## WORK TO DO
Please write out everything from "Anyway, a gpg" down to "then run it." in the thread on https and signatures, swapping "gpg signature" for "PGP signature".

If you can't establish 2), you'll just have to stick to 3) 6) and 7).

Seeing that something is on a https site, just means someone had the access to
put it there. If someone got access to the private key behind 2) -- 1) is
probably so compromised that there isn't anything other than 6) that might
protect you -- and if the script is truly malicious (as opposed to just your
average botched bash script) -- it's not guaranteed that it's obviously
malicious.

Anyway, a gpg signature links some distributable the author has verified all
the way back to wherever that file was authored -- while https only anchors
trust on the web server. Web servers get compromised all the time. Prefer a
proper signature as a means to anchor trust ("yes, this is probably what X
_wanted_ to distribute. If you trust X, this is probably OK").

A https signature just means: "This is something someone/anyone managed to
upload to this web server".

------
meowface
If you don't want to bother with all this you can also just do a simple `wget
[http://site.com/file.sh](http://site.com/file.sh) -O /tmp/script`, look
through it in your editor, then run it.

## RECORDED INFORMATION
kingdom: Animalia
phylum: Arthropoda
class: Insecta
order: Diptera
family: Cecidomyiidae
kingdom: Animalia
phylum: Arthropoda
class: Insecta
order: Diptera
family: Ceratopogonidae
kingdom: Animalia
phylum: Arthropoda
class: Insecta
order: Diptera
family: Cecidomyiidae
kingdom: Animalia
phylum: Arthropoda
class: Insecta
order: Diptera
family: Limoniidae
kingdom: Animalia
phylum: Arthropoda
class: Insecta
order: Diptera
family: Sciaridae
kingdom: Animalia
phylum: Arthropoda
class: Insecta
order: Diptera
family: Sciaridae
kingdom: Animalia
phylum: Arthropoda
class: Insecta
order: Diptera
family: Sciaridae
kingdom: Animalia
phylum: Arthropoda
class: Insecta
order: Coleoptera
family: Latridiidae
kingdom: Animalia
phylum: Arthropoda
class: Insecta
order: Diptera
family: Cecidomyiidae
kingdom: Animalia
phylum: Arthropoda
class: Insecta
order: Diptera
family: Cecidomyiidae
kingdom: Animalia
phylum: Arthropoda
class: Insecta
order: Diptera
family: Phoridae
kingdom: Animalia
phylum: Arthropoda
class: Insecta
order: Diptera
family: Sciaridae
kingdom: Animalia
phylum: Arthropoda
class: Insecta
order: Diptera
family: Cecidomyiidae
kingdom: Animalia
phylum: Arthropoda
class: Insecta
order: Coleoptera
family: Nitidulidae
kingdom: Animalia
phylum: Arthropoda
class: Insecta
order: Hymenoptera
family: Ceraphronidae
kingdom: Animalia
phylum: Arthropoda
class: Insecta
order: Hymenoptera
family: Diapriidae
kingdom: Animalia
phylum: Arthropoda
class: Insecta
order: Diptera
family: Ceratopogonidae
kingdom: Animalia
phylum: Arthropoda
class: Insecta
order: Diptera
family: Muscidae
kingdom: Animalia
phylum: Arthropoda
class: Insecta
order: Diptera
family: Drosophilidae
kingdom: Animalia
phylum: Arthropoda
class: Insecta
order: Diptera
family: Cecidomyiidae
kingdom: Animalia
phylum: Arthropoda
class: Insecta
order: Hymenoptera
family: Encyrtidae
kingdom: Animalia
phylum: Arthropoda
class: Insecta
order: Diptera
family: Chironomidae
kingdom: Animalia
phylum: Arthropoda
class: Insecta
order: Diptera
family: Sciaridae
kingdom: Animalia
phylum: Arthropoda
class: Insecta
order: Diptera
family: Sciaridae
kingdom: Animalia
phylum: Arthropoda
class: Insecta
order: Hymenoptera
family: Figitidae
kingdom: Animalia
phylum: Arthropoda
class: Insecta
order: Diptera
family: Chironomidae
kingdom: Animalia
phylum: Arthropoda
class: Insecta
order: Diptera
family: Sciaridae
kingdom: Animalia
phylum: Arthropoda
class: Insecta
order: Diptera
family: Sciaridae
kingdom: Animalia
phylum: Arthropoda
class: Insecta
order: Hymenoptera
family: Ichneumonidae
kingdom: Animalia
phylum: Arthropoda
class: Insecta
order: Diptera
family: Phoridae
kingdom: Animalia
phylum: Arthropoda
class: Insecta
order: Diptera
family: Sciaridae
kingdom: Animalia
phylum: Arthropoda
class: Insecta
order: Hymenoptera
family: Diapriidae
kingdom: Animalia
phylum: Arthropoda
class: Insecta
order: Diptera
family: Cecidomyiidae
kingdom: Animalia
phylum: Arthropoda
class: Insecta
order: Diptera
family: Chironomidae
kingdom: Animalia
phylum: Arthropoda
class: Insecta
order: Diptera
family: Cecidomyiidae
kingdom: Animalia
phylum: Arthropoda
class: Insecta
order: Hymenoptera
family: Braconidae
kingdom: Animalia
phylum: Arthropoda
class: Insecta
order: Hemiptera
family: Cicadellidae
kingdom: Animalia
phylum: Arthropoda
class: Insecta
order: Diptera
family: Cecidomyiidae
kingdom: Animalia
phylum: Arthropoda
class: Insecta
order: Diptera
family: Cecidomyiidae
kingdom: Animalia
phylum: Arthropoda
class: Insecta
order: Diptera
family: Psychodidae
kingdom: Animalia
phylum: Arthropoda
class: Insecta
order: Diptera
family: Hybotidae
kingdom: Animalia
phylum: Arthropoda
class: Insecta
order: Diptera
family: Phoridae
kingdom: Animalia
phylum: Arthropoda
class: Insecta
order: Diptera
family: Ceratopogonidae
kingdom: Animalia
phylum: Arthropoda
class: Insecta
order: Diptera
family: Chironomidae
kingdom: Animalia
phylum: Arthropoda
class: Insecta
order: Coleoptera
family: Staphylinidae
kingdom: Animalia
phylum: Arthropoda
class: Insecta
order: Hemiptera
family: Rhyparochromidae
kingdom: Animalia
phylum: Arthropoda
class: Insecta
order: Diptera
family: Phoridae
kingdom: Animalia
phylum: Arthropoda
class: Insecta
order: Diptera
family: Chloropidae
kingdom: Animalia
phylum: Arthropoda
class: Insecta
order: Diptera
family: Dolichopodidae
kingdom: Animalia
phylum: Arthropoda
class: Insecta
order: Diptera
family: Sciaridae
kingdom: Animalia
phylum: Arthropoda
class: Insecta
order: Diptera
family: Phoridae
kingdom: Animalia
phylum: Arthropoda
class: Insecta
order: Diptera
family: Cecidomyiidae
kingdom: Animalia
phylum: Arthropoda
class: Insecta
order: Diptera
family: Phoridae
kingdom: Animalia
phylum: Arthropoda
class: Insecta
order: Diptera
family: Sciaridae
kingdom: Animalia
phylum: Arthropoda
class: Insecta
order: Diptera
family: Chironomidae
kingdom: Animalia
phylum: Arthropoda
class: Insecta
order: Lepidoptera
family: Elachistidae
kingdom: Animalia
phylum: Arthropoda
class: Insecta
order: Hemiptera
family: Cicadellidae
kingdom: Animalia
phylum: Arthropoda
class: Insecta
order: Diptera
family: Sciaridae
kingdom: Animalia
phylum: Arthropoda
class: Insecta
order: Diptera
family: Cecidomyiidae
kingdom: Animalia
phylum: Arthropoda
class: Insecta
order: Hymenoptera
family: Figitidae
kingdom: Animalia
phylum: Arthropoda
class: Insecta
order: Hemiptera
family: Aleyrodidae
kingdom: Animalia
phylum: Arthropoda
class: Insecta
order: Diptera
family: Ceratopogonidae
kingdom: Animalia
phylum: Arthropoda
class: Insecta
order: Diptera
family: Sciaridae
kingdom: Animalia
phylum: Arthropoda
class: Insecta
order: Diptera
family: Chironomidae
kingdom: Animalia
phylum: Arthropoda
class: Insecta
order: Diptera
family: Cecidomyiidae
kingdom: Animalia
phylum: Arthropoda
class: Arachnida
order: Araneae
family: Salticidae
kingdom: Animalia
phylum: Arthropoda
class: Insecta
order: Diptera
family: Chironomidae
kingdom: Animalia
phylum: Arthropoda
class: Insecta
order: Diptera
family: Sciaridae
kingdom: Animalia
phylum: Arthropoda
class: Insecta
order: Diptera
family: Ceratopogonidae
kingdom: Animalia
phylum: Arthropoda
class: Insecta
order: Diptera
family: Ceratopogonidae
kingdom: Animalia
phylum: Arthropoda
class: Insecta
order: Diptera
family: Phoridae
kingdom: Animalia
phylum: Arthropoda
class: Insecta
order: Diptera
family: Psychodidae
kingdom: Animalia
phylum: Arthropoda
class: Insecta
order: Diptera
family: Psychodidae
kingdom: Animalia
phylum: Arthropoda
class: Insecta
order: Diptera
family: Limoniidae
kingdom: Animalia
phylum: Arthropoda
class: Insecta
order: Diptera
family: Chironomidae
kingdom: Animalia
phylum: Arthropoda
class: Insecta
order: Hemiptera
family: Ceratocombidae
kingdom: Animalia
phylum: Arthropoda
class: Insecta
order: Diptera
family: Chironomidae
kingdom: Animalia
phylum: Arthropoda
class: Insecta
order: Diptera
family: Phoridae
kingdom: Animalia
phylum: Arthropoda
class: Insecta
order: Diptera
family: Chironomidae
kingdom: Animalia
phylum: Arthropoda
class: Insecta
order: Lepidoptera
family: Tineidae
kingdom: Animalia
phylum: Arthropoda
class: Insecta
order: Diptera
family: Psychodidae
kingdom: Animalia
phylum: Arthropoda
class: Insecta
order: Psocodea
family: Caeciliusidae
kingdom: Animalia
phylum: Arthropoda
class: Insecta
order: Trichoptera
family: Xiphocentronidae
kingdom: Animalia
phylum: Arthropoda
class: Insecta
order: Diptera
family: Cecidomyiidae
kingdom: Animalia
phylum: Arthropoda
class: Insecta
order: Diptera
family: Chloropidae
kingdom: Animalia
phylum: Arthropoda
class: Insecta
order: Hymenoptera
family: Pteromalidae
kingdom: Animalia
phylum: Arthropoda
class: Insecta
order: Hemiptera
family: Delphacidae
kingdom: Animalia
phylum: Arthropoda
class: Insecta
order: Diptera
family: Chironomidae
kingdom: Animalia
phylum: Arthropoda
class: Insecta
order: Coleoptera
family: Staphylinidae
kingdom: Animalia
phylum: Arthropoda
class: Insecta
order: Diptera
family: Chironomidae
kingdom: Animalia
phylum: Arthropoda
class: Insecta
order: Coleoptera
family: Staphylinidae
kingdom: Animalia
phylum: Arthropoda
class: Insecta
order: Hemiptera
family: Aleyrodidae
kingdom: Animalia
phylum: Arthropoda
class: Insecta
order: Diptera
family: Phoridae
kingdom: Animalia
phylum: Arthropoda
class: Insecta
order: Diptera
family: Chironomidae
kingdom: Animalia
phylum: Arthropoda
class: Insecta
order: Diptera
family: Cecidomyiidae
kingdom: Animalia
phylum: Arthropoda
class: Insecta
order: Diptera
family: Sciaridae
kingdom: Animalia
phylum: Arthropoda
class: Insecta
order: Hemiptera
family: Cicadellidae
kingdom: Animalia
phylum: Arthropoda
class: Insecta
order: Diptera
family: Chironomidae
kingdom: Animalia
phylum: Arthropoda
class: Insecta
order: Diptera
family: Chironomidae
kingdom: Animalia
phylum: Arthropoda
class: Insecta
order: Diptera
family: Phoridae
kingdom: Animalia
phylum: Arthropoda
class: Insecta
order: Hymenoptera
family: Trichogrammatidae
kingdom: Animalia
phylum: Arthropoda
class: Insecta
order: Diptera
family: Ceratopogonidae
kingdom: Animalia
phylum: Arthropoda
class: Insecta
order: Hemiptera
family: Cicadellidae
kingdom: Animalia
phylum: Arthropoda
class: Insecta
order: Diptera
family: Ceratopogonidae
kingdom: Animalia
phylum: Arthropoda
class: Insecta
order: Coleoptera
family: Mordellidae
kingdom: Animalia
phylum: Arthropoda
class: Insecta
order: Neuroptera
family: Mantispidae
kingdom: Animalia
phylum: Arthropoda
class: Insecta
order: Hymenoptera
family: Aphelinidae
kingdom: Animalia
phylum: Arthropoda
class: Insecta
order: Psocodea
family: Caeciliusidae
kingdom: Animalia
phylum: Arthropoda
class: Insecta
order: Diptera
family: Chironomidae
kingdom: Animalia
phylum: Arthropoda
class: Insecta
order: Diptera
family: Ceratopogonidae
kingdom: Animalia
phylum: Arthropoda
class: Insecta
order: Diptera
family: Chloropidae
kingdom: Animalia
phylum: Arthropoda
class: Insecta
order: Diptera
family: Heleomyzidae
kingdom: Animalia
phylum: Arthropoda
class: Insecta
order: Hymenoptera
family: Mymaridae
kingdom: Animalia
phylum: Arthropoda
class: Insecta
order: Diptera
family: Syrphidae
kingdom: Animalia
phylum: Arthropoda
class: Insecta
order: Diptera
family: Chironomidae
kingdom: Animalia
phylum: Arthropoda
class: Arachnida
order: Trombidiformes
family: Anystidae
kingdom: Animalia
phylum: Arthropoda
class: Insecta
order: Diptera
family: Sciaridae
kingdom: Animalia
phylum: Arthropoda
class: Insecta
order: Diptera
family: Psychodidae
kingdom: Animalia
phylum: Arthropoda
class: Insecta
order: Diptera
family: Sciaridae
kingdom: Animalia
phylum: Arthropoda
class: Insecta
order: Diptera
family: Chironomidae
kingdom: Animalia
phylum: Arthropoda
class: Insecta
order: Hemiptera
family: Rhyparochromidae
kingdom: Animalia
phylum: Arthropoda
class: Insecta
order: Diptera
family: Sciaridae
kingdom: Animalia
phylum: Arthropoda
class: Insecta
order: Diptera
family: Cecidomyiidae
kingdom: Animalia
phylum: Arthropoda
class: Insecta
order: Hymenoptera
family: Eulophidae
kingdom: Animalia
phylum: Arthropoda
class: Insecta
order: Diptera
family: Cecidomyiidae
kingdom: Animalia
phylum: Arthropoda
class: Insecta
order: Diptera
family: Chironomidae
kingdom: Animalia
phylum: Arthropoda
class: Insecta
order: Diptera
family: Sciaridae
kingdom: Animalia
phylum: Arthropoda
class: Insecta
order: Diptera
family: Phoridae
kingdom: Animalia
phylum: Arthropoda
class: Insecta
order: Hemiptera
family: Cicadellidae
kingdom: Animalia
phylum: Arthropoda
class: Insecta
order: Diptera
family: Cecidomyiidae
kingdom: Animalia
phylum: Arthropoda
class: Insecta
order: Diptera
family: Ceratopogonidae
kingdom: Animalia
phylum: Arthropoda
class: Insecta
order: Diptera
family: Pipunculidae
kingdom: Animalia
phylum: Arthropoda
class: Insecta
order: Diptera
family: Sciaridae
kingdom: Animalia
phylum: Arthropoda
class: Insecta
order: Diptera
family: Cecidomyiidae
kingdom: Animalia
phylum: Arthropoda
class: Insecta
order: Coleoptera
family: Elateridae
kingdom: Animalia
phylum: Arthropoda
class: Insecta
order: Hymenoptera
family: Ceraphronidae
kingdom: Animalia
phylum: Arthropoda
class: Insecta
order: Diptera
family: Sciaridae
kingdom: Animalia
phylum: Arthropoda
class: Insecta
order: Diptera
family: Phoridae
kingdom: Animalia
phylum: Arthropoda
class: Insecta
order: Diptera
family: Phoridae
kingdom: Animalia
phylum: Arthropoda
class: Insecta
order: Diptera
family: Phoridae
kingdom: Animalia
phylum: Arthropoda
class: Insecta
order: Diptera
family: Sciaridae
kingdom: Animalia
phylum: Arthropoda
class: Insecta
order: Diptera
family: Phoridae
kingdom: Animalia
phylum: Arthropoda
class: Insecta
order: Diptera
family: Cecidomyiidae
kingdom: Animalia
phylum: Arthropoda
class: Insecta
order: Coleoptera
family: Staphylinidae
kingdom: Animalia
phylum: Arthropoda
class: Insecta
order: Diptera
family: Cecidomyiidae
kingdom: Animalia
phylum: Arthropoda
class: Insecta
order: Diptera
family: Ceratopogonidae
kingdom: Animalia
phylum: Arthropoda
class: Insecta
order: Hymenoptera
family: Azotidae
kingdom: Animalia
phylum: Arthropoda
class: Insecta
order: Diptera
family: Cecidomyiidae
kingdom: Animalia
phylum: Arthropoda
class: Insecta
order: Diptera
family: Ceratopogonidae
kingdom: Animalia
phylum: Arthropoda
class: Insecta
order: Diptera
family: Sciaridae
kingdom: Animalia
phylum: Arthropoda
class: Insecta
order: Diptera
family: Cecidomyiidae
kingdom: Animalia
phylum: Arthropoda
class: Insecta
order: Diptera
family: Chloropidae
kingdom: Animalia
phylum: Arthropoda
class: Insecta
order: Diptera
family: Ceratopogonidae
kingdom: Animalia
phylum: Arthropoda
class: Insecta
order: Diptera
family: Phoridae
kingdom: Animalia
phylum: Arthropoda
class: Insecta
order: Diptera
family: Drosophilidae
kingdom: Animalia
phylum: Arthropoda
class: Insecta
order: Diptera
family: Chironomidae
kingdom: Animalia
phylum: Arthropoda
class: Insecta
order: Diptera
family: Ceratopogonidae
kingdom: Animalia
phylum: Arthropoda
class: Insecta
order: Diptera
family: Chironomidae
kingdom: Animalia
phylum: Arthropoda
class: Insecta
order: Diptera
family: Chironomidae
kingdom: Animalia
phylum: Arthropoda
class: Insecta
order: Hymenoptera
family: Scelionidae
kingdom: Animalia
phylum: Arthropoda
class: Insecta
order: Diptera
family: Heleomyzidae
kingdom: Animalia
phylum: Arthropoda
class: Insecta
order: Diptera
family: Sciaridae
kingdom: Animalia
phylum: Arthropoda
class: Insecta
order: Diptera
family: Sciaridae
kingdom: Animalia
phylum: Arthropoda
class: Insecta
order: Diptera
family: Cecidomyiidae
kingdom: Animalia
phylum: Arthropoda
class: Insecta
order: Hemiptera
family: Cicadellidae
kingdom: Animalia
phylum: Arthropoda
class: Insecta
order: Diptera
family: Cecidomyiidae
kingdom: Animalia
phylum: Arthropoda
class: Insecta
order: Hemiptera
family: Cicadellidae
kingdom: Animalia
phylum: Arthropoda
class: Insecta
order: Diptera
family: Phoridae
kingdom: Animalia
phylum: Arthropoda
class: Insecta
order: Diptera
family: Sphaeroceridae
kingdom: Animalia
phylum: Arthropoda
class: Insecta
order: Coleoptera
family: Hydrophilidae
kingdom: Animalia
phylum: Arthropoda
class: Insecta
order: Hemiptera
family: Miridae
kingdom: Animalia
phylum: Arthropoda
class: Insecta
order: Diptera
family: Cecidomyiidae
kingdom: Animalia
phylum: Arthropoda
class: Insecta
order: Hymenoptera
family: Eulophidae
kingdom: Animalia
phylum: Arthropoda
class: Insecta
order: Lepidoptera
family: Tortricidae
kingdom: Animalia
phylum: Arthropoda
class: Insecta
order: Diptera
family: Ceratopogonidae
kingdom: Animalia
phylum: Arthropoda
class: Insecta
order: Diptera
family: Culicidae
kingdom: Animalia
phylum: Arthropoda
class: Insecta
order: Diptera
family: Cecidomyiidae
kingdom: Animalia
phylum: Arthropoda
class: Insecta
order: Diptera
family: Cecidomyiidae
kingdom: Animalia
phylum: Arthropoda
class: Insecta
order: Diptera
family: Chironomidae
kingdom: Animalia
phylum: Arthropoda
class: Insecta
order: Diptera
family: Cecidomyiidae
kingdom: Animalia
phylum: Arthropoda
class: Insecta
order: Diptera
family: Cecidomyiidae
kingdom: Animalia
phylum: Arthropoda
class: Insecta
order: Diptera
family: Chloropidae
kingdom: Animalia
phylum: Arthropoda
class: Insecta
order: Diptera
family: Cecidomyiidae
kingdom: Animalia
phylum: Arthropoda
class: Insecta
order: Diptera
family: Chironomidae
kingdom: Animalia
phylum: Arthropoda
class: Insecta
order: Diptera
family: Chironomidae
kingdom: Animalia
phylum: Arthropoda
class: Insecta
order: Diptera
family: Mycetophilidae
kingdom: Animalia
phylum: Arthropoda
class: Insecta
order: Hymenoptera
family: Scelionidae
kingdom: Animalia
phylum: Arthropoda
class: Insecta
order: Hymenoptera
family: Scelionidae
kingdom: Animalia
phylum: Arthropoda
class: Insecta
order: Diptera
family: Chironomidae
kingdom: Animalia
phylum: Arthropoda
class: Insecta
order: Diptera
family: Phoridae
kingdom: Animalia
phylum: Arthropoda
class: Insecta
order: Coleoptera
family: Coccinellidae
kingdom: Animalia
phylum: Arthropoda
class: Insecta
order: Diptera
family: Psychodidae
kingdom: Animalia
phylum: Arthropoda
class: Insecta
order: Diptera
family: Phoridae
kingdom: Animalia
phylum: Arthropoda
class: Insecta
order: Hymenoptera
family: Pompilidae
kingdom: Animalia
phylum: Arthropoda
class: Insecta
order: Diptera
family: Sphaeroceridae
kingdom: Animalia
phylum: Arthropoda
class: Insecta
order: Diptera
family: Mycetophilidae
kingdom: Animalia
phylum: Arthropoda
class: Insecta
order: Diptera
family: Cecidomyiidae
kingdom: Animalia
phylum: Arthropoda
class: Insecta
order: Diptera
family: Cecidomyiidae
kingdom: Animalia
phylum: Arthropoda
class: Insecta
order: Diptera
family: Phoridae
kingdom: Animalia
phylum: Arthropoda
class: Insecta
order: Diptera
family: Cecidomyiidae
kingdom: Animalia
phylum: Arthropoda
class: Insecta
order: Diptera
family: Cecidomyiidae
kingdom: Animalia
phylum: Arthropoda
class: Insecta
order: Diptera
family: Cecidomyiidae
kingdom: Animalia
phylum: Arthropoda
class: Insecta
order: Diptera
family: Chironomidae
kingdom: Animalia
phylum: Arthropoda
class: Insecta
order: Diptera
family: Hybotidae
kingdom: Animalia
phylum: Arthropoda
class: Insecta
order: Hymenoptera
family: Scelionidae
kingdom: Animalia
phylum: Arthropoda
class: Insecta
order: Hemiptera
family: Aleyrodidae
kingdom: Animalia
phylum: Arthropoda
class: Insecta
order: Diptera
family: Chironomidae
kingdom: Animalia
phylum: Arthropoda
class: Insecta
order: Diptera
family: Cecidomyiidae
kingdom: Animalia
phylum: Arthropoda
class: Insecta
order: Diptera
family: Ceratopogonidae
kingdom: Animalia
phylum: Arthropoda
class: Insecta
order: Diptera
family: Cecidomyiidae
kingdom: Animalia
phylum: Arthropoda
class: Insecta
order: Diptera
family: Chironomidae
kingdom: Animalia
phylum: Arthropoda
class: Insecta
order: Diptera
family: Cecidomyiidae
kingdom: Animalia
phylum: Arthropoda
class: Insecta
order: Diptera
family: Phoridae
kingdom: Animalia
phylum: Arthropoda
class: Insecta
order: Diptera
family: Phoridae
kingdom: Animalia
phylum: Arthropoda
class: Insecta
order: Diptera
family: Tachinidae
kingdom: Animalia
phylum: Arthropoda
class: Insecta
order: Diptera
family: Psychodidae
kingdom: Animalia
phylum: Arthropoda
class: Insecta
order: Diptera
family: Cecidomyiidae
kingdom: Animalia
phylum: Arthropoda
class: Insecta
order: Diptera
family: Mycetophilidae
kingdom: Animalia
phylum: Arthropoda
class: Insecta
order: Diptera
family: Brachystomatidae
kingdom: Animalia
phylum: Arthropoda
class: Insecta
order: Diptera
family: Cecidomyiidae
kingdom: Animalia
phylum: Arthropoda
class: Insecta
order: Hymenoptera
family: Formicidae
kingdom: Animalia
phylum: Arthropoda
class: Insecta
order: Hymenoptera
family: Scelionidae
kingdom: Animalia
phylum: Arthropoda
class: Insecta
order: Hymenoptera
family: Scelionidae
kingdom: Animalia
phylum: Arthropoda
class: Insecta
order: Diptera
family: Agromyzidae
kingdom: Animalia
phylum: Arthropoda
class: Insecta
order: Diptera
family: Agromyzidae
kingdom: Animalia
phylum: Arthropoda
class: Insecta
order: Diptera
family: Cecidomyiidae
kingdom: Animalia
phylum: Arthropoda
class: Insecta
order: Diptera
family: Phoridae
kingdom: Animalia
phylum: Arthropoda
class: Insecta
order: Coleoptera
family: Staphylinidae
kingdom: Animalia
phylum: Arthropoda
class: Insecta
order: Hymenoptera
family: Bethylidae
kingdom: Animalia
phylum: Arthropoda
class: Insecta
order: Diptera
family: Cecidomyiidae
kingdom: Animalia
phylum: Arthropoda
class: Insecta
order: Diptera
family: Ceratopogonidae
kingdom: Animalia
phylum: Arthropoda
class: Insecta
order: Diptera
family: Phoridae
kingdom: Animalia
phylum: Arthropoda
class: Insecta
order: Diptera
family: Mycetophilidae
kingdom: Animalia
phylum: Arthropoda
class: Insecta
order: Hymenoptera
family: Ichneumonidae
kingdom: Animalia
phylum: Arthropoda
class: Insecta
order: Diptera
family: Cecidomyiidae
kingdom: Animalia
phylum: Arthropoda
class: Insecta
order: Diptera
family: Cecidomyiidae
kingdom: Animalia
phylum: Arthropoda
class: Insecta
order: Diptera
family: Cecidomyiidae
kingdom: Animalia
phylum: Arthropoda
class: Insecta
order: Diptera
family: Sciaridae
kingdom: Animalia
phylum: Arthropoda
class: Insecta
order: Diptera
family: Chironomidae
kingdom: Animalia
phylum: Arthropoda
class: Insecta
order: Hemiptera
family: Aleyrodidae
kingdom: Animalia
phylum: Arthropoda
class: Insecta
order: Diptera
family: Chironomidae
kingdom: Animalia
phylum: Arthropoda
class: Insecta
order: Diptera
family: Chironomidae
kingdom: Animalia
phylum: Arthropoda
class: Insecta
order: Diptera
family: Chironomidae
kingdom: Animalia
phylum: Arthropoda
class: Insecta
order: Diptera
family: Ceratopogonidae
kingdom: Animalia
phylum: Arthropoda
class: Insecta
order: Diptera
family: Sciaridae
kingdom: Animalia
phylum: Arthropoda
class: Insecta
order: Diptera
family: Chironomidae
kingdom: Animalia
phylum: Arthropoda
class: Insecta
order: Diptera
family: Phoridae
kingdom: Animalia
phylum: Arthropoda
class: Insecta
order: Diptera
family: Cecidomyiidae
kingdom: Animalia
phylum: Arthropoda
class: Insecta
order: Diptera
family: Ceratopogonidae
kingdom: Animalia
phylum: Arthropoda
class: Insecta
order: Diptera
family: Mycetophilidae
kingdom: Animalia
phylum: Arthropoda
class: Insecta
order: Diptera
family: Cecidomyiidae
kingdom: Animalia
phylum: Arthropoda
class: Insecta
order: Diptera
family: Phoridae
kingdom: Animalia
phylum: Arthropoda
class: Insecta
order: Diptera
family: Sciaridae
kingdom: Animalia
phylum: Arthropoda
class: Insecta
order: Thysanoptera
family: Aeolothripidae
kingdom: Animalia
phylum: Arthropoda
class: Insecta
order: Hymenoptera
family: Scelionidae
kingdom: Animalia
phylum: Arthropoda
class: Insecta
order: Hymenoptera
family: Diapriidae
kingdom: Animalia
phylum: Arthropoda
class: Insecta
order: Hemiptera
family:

## ANSWER TO THIS EXERCISE
Anyway, a PGP signature links some distributable the author has verified all
the way back to wherever that file was authored -- while https only anchors
trust on the web server. Web servers get compromised all the time. Prefer a
proper signature as a means to anchor trust ("yes, this is probably what X
_wanted_ to distribute. If you trust X, this is probably OK").

A https signature just means: "This is something someone/anyone managed to
upload to this web server".

------
meowface
If you don't want to bother with all this you can also just do a simple `wget
[http://site.com/file.sh](http://site.com/file.sh) -O /tmp/script`, look
through it in your editor, then run it.